→ YOUR ASSIGNMENT
Lines before the one containing "left shoulder: (84, 94)" are excluded; print that line and every line after it through the end of the material below, exactly.

→ INFORMATION PROVIDED
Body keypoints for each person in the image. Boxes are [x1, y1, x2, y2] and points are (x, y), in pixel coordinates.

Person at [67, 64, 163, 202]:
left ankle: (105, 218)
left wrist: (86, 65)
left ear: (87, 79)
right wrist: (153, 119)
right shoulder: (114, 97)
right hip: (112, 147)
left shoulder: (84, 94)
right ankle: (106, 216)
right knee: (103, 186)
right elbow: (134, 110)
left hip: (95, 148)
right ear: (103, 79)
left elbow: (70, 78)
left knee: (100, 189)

→ EXPECTED ANSWER
left shoulder: (84, 94)
right ankle: (106, 216)
right knee: (103, 186)
right elbow: (134, 110)
left hip: (95, 148)
right ear: (103, 79)
left elbow: (70, 78)
left knee: (100, 189)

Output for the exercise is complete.